The strategy is to take votes and seats from the Labor Party. In pursuit of this strategy the Greens have at times agreed not to direct preferences to Labor in exchange for securing Liberal Party preferences in winnable electorates.

It is true that in terms of vote flows such an arrangement strongly favours the Greens because Liberal voters are much more inclined to follow how-to-vote cards than Greens voters. Michael Kroger, the Victorian Liberal Party operative at the centre of recent preference swapping stories, knows this. But he also knows that splitting the progressive vote can only benefit the conservatives – and damage Labor.

Yet the Greens’ long-term goal should at times be subordinated to the need for the Greens to do what they can to ensure more progressive policies are adopted in the short and medium term.

There is nothing more vital to the future of Australia than having an effective climate change policy, and right now is a critical time. After the disgraceful but effective attacks on carbon pricing and renewable energy support by Tony Abbott and the right-wing media, the Labor Party has with considerable courage differentiated itself clearly from the Coalition on climate change policy.

Its emission reduction targets are good, if still falling well short, and its policy approach is credible and effective, as long as it is not watered down in practice with giveaways and exemptions. If Labor wins the July election it will have a strong mandate to implement its policies.

So to reverse the nation’s disastrous growth in carbon emissions, and to resume the economy’s transition to a low-emissions future, this election is vital, even more so as the rest of the world announced in Paris last December its intention to ramp up efforts to tackle global warming. The world is at last beginning to move.

It is no longer credible to believe (as many of us did) that Malcolm Turnbull’s election to the prime ministership will result in a substantial shift in Coalition policy. Even if Turnbull were to have a solid win at the July poll, which now seems unlikely, to believe he would adopt a stance anywhere near Labor’s is wishful thinking.

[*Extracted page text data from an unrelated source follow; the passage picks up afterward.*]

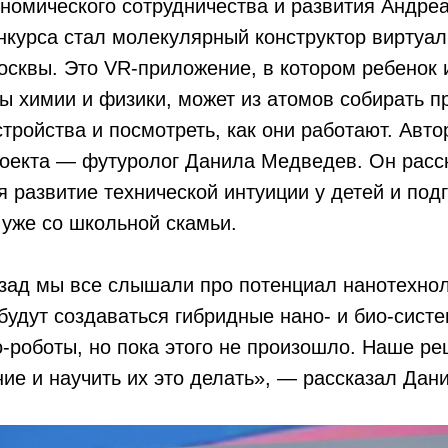
номического сотрудничества и развития Андре
курса стал молекулярный конструктор виртуал
сквы. Это VR-приложение, в котором ребенок 
ы химии и физики, может из атомов собирать п
стройства и посмотреть, как они работают. Авто
оекта — футуролог Данила Медведев. Он расск
я развитие технической интуиции у детей и под
уже со школьной скамьи.
азад мы все слышали про потенциал нанотехнол
будут создаваться гибридные нано- и био-систе
о-роботы, но пока этого не произошло. Наше р
ие и научить их это делать», — рассказал Да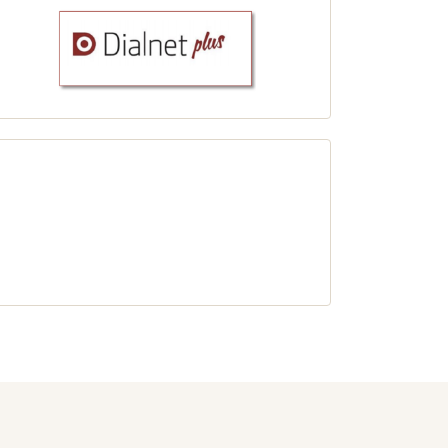
redes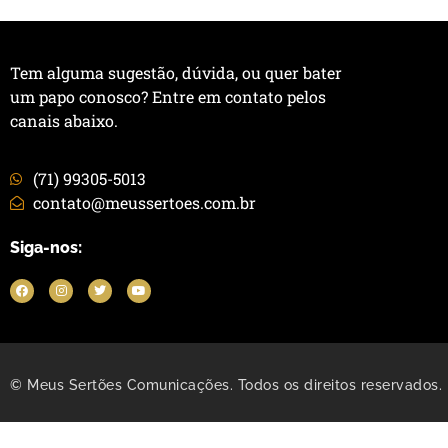
Tem alguma sugestão, dúvida, ou quer bater
um papo conosco? Entre em contato pelos
canais abaixo.
(71) 99305-5013
contato@meussertoes.com.br
Siga-nos:
© Meus Sertões Comunicações. Todos os direitos reservados.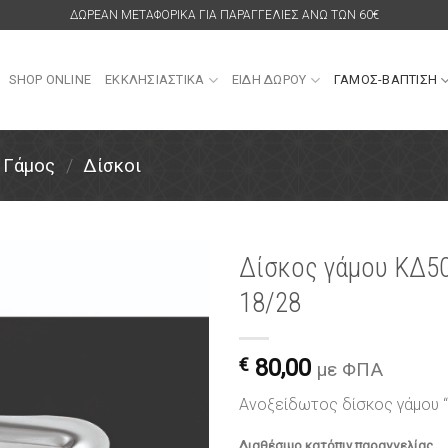
ΔΩΡΕΑΝ ΜΕΤΑΦΟΡΙΚΑ ΓΙΑ ΠΑΡΑΓΓΕΛΙΕΣ ΑΝΩ ΤΩΝ 60€
SHOP ONLINE
ΕΚΚΛΗΣΙΑΣΤΙΚΑ
ΕΙΔΗ ΔΩΡΟΥ
ΓΑΜΟΣ-ΒΑΠΤΙΣΗ
Γάμος
/
Δίσκοι
Δίσκος γάμου ΚΔ5
18/28
Πρόσθήκη
στην
λίστα
€
80,00
επιθυμιών
με ΦΠΑ
Ανοξείδωτος δίσκος γάμου 
Διαθέσιμο κατόπιν παραγγελίας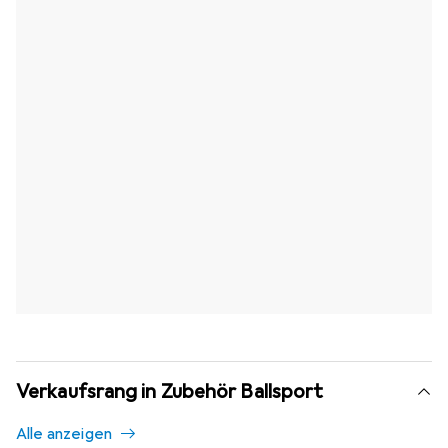
Verkaufsrang in Zubehör Ballsport
Alle anzeigen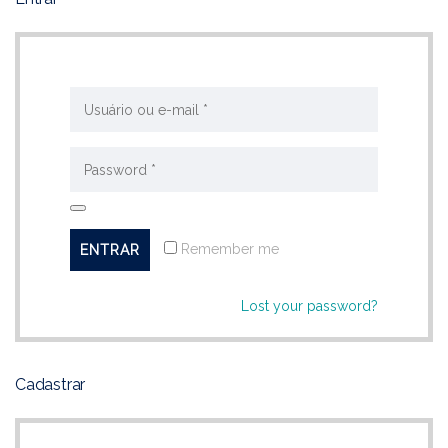
Remember me
Lost your password?
Cadastrar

Malcolm Turnbull today is not the man who said, “I will not lead a party that is not as committed to effective action on climate change as I am.” Actually, looking at the words again, he could repeat them now and feel no contradiction.

Proof of this lamentable volte-face was provided a fortnight ago when Turnbull, backed by political rubber man Greg Hunt, launched an Abbott-style tirade against Labor’s newly announced emissions-intensity trading scheme for the electricity sector.

Labor’s policy is precisely the one Turnbull and Hunt have been plotting to introduce, as a development of the Coalition’s risible safeguard mechanism. So for the sake of a few headlines, Turnbull was willing to throw overboard the only way of escaping the Abbott climate policy trap.

At this crucial juncture any decision by the Greens that enhances the prospects of the Coalition being returned would be a mistake. A Coalition victory in July will set back climate policy for years, whereas a Labor win will restart the transformation of Australia’s energy economy. Too slowly, yes, but probably unstoppably.

In my view (as a member of the Greens and the party’s candidate in the 2009 Higgins by-election), in these circumstances the immediate interests of good policy on an issue that is at the centre of the Greens’ reason for existence should prevail over the longer-term goal of winning seats from Labor.